You may assign an unhelpful meaning or a story to those feelings like, “I’m never gonna get anywhere because of this screw up from 5 years ago” or “No one trusts me, and I don’t blame them, because I wouldn’t trust me on paper either.” 

Another option is to say to yourself, “I’m having feelings and sensations. They are uncomfortable. This is the unhelpful story I want to assign to them. I understand why I’m assigning that story. But that story is not getting me anywhere. What’s a new story that I can tell that doesn’t feel like a lie? If I don’t believe anything, how can I humble myself by completing one task that I think is beneath me and that I think won’t make a difference in the grand scheme of things? Oh, I just washed a dish. I just took out the trash. I just learned one new word in a different language. I just picked up that one piece of garbage and put it in the trash.” 

Your emotion goes from “How is this gonna matter in the grand scheme of things?” to “I just made one material physical change in the world.” It takes time, and you may fall back into old habits many times, but you start to become aware of your own power. Your emotions and your past and your feelings become fuel for creative action instead of fuel for destructive fire. 

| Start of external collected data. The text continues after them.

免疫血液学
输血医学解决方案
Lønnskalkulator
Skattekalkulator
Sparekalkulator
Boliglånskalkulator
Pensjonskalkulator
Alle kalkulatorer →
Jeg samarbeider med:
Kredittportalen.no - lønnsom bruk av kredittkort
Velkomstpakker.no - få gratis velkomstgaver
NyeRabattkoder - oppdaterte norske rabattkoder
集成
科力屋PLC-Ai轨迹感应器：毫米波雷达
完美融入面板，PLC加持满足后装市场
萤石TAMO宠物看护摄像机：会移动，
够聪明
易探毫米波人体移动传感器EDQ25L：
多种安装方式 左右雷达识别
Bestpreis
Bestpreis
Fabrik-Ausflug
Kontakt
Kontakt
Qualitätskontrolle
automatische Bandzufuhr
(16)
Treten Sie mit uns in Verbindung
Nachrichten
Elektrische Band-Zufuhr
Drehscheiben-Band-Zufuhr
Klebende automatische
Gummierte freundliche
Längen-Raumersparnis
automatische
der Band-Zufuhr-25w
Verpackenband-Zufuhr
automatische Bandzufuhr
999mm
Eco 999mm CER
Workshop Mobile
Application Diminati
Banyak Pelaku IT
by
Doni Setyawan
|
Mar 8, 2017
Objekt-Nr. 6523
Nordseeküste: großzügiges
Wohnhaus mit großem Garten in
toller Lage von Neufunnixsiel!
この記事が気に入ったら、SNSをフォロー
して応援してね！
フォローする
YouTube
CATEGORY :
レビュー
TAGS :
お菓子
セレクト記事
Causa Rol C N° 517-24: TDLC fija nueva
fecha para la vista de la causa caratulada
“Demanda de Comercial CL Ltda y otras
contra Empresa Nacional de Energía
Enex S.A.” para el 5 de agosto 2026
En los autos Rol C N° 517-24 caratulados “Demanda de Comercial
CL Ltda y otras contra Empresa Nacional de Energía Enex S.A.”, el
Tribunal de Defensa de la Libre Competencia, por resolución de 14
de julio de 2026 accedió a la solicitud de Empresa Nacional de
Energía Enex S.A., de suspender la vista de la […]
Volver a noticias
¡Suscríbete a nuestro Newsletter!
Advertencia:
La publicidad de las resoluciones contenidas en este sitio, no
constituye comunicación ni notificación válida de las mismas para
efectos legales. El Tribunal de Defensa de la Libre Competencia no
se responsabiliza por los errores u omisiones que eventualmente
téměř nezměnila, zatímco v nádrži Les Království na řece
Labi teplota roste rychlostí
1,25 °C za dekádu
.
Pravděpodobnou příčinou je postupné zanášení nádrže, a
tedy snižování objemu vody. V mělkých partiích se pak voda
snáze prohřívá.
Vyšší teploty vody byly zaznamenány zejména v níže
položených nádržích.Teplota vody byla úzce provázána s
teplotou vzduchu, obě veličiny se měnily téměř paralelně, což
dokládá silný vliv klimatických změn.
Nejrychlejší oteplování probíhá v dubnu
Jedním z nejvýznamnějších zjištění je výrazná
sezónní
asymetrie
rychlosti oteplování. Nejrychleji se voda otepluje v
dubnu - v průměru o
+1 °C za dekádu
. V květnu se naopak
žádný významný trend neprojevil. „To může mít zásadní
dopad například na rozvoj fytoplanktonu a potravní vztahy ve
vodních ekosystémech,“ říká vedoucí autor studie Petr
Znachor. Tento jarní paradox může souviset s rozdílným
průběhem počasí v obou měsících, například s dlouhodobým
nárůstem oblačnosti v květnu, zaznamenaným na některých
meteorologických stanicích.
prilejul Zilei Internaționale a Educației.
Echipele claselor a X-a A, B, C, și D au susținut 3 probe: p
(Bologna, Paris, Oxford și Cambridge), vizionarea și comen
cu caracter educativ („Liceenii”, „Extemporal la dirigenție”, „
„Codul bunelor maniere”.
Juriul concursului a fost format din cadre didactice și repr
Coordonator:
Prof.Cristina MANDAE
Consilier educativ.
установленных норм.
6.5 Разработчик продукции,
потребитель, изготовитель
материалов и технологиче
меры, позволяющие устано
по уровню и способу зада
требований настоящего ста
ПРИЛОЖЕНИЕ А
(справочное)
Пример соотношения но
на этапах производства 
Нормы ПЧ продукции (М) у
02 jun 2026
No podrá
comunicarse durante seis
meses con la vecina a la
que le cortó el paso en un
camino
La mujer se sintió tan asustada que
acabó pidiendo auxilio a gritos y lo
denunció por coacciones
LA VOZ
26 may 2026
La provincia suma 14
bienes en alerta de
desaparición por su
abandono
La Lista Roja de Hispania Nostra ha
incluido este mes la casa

Use your emotions as fuel for your goals, not as fire to destroy your life

When you have a goal, you can stop thinking of your emotions as a complex story that only exists in your head and start thinking of them as feelings that you can use as fuel to get to your next step. You can start to view your feelings not as facts, but as an indication of how you would have responded in the past and an opportunity to hold a vote with all the sensations in your body and ask them what they’d like to be used for instead.